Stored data
## BEGIN
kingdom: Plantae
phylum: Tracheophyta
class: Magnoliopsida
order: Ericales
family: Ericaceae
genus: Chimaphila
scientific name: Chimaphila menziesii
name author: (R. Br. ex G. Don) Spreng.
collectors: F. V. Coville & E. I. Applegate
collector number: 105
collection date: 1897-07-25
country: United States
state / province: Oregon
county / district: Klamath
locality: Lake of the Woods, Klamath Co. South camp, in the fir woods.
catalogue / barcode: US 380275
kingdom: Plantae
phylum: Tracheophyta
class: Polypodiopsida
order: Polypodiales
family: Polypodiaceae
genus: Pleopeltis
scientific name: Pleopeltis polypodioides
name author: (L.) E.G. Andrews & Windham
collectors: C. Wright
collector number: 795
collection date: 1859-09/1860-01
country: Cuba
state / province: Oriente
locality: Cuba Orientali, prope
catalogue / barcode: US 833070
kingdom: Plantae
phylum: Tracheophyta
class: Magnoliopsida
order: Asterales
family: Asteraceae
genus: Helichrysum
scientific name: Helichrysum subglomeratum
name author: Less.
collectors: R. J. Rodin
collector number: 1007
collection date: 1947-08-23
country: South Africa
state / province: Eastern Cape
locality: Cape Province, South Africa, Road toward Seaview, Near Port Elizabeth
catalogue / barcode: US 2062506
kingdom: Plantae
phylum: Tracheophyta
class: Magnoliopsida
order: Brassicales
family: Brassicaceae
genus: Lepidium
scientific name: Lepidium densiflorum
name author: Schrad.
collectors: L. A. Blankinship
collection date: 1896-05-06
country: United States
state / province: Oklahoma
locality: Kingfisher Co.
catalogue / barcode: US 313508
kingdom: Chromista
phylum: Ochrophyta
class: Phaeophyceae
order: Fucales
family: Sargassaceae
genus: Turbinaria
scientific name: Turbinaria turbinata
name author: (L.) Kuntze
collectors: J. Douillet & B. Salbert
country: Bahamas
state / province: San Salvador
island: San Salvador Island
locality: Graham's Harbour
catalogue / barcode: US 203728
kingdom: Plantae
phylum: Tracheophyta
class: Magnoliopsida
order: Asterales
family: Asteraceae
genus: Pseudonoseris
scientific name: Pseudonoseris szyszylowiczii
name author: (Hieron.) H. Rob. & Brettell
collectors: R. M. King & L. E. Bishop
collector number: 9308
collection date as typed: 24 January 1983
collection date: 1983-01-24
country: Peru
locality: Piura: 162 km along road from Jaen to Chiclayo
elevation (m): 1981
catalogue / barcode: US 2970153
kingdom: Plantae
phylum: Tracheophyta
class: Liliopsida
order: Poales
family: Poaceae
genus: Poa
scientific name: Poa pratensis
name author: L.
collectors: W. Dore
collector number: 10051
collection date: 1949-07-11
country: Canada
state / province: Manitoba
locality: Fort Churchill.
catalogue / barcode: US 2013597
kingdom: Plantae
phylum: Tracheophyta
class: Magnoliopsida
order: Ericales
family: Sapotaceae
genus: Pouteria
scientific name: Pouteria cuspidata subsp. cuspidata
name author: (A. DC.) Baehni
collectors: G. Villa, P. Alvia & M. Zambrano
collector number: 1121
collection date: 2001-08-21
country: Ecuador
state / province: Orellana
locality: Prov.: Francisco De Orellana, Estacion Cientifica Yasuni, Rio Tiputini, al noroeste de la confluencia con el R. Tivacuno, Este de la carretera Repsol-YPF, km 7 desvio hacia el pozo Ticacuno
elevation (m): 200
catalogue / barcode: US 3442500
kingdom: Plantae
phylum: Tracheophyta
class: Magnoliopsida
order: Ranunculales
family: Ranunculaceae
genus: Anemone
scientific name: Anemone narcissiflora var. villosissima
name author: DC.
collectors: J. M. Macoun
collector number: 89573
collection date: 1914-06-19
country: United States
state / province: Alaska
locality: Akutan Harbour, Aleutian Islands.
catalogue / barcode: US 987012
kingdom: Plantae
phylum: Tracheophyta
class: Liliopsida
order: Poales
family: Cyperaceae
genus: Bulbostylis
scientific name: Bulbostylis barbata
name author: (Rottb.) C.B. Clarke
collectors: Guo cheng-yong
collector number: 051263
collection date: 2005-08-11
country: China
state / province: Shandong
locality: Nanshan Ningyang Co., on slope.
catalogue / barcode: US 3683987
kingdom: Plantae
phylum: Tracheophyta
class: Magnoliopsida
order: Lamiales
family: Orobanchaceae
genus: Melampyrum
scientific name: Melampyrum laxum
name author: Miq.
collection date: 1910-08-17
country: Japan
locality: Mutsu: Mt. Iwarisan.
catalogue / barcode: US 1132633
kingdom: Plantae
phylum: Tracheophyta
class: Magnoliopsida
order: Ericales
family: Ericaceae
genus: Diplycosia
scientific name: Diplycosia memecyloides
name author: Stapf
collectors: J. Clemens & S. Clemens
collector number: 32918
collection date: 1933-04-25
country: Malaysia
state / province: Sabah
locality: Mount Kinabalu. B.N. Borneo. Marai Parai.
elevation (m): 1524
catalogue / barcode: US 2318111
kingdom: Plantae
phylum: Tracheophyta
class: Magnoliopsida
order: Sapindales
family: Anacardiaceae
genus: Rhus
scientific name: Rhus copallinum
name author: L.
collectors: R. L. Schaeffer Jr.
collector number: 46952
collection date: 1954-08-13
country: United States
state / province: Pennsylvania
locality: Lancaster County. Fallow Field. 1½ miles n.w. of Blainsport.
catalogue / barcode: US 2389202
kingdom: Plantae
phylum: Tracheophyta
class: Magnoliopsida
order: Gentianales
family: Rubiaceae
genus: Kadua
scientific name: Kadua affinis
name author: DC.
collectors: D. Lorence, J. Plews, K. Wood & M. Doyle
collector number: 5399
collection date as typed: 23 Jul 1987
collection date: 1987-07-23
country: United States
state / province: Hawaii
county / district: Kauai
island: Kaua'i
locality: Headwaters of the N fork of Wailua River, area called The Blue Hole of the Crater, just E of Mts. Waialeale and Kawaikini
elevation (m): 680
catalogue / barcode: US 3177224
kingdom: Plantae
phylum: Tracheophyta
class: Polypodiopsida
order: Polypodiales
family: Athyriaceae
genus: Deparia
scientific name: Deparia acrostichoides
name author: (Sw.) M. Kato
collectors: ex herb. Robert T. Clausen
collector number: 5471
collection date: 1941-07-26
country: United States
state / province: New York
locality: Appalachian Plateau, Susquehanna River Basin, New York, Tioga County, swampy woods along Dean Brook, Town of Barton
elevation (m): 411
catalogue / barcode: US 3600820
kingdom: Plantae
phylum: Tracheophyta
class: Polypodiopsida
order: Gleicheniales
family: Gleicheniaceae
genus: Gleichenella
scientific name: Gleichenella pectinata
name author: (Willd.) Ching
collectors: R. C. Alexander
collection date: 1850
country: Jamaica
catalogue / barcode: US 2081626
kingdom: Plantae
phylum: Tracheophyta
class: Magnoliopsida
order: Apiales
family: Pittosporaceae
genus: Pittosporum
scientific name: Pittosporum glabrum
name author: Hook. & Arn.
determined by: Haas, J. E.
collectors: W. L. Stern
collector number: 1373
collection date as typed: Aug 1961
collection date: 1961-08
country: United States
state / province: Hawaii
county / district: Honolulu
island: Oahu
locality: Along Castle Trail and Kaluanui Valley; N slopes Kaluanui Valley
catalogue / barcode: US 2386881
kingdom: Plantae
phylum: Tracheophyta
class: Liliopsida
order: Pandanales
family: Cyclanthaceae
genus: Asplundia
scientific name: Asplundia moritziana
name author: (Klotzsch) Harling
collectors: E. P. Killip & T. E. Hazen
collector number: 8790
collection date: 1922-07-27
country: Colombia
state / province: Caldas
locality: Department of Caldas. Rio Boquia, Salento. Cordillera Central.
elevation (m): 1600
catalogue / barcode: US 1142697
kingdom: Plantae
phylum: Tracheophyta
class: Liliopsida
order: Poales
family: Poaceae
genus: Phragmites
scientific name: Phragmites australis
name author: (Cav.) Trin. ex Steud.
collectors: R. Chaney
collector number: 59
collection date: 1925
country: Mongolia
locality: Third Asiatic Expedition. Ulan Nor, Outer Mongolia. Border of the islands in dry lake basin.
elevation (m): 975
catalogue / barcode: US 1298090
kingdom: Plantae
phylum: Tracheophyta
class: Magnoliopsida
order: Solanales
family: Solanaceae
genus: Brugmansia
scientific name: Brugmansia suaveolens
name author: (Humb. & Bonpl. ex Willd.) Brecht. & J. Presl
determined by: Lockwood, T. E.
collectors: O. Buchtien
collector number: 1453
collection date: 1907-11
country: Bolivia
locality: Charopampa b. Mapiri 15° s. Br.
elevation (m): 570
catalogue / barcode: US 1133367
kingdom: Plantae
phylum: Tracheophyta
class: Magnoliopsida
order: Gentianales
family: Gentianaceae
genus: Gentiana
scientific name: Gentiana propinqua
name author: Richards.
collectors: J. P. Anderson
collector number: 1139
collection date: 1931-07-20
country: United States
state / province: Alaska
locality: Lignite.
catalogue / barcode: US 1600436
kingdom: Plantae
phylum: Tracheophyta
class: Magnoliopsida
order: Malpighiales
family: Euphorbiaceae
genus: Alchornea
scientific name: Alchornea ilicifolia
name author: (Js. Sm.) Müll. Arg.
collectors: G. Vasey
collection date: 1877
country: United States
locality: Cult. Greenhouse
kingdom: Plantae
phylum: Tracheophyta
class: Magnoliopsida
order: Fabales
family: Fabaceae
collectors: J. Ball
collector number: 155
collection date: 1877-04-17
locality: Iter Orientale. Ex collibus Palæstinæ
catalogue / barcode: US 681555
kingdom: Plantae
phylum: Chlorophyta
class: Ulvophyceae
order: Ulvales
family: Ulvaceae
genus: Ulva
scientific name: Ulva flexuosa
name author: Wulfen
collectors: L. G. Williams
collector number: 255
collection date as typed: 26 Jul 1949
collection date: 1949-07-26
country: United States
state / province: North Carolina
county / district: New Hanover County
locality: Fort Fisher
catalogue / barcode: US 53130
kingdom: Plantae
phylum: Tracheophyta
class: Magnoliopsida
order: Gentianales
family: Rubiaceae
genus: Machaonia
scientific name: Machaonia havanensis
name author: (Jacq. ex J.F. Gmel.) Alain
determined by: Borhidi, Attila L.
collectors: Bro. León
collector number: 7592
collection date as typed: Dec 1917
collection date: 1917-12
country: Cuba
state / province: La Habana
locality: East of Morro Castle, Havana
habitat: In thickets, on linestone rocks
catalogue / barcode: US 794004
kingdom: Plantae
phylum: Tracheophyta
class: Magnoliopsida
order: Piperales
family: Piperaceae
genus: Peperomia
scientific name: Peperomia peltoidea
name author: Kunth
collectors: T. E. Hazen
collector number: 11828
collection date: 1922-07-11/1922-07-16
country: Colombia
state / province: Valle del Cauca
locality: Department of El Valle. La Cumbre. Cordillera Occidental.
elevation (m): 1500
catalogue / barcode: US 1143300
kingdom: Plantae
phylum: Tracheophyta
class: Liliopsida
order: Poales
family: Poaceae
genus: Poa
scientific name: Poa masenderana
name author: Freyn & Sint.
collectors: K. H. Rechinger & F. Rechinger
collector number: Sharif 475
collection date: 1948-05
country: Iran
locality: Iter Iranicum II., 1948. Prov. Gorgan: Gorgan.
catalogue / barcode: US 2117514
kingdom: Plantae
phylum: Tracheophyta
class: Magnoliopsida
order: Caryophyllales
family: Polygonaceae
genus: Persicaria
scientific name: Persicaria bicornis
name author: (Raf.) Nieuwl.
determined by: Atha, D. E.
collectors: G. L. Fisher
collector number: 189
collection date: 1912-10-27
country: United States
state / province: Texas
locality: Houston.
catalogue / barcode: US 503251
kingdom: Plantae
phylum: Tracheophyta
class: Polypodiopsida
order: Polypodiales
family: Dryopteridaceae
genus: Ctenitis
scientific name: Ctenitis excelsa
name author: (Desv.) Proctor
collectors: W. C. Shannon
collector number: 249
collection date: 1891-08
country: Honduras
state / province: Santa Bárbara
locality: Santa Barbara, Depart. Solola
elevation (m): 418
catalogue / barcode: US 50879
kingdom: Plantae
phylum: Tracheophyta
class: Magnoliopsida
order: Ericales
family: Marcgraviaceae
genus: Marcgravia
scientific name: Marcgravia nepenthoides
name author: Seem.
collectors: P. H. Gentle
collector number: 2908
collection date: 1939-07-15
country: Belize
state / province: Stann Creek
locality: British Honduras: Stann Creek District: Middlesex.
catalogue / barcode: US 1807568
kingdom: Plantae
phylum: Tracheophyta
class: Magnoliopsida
## END
Goal of the exercise
Can you quote the listing above word for word, from its beginning through the line containing "name author: (Hieron.) H. Rob. & Brettell"?

Expected answer
kingdom: Plantae
phylum: Tracheophyta
class: Magnoliopsida
order: Ericales
family: Ericaceae
genus: Chimaphila
scientific name: Chimaphila menziesii
name author: (R. Br. ex G. Don) Spreng.
collectors: F. V. Coville & E. I. Applegate
collector number: 105
collection date: 1897-07-25
country: United States
state / province: Oregon
county / district: Klamath
locality: Lake of the Woods, Klamath Co. South camp, in the fir woods.
catalogue / barcode: US 380275
kingdom: Plantae
phylum: Tracheophyta
class: Polypodiopsida
order: Polypodiales
family: Polypodiaceae
genus: Pleopeltis
scientific name: Pleopeltis polypodioides
name author: (L.) E.G. Andrews & Windham
collectors: C. Wright
collector number: 795
collection date: 1859-09/1860-01
country: Cuba
state / province: Oriente
locality: Cuba Orientali, prope
catalogue / barcode: US 833070
kingdom: Plantae
phylum: Tracheophyta
class: Magnoliopsida
order: Asterales
family: Asteraceae
genus: Helichrysum
scientific name: Helichrysum subglomeratum
name author: Less.
collectors: R. J. Rodin
collector number: 1007
collection date: 1947-08-23
country: South Africa
state / province: Eastern Cape
locality: Cape Province, South Africa, Road toward Seaview, Near Port Elizabeth
catalogue / barcode: US 2062506
kingdom: Plantae
phylum: Tracheophyta
class: Magnoliopsida
order: Brassicales
family: Brassicaceae
genus: Lepidium
scientific name: Lepidium densiflorum
name author: Schrad.
collectors: L. A. Blankinship
collection date: 1896-05-06
country: United States
state / province: Oklahoma
locality: Kingfisher Co.
catalogue / barcode: US 313508
kingdom: Chromista
phylum: Ochrophyta
class: Phaeophyceae
order: Fucales
family: Sargassaceae
genus: Turbinaria
scientific name: Turbinaria turbinata
name author: (L.) Kuntze
collectors: J. Douillet & B. Salbert
country: Bahamas
state / province: San Salvador
island: San Salvador Island
locality: Graham's Harbour
catalogue / barcode: US 203728
kingdom: Plantae
phylum: Tracheophyta
class: Magnoliopsida
order: Asterales
family: Asteraceae
genus: Pseudonoseris
scientific name: Pseudonoseris szyszylowiczii
name author: (Hieron.) H. Rob. & Brettell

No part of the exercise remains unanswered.